Derived directly from structure
Unlike other chemical identifiers, such as CAS RN, the InChI string is completely derived from the structure of a compound. This means that no registration authority is required to assign a compound an InChI. As counterweight of this advantage, the need to accommodate all the possible compounds forces the length of the InChI string to be proportional to the structure size and therefore considerably longer that e.g. the above mentioned CAS RN.
Unique
The InChI format is cleverly designed to assign the same InChI to a compound regardless of the way it is drawn. This ensures that InChI generated for one compound by different users with different drawing habits will be the same (see the part on layers below for more details).
Layered
For different purposes different levels of detail of chemical structure description are required. InChI approaches this problem by splitting the information contained within the identifier into several layers describing different features of the structure. There is for instance the connectivity layer, the charge layer, isotopic layer etc.

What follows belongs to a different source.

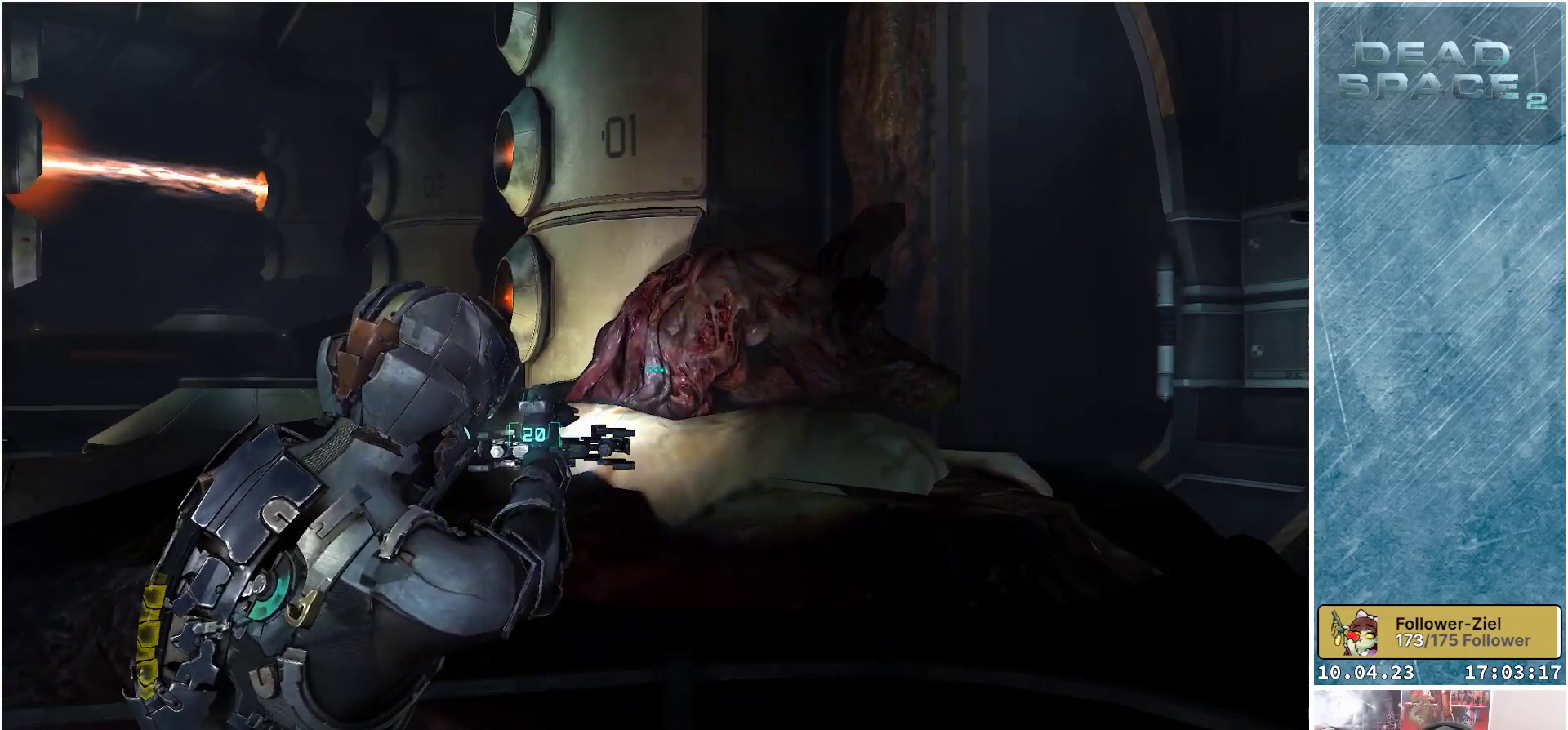
{"buttons": ["X"], "left_stick": "down-left", "right_stick": "center", "events": [[150, "right_stick", "left"], [233, "L2", "up"], [350, "right_stick", "center"], [433, "X", "down"]]}
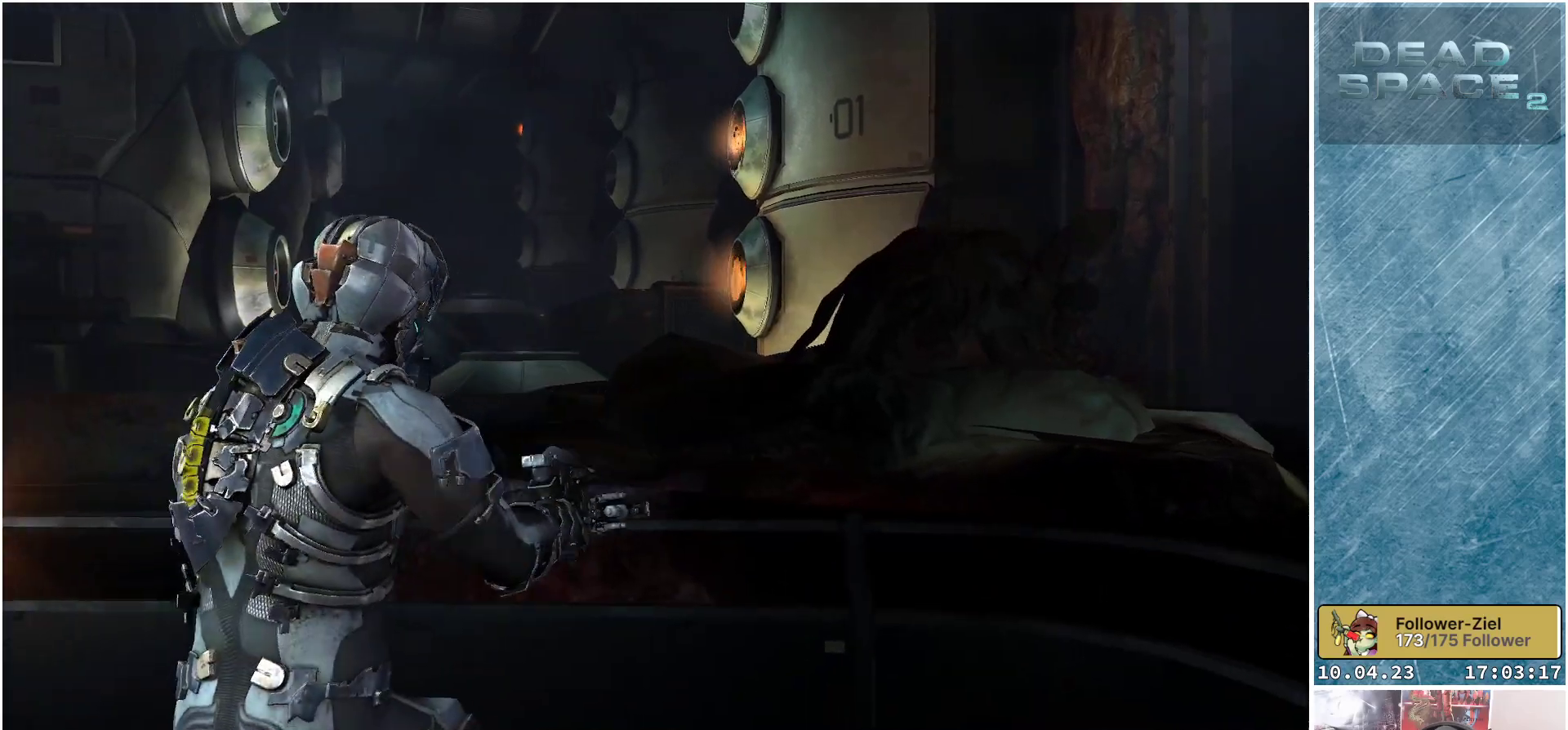
{"buttons": [], "left_stick": "center", "right_stick": "center", "events": [[67, "X", "up"], [250, "left_stick", "center"]]}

This approach has several advantages. It means that structures may be compared on different levels and that information irrelevant to the problem at hand may be safely ignored by the processing software. Thus it is for instance possible to search for InChI of lactic acid without specifying the stereochemistry, or, when needed, for the specific stereoisomer. The InChI of the stereoisomers will differ only in the stereochemical layer.
Tautomer friendly
There are many compounds that may be drawn in different tautomeric forms, dependent on the outside conditions or the habit of the person drawing them. Because InChI tries to describe the same compound by the same InChI it does also have to take care of these cases. Even though there are some limitations to this, it does a pretty good job in detection of possible tautomeric forms and makes use of the information to describe them all with one InChI.
Forgetful
As was already mentioned, the InChI software tries hard to assign only one InChI to each possible drawing of the same compound. To do it, it has to forget some details of the original structure. InChI does for instance not contain information about atom coordinates or even bond orders. The bond orders are indirectly encoded in the hydrogen count for each atom. Also the positioning of charge is not specified in the InChI.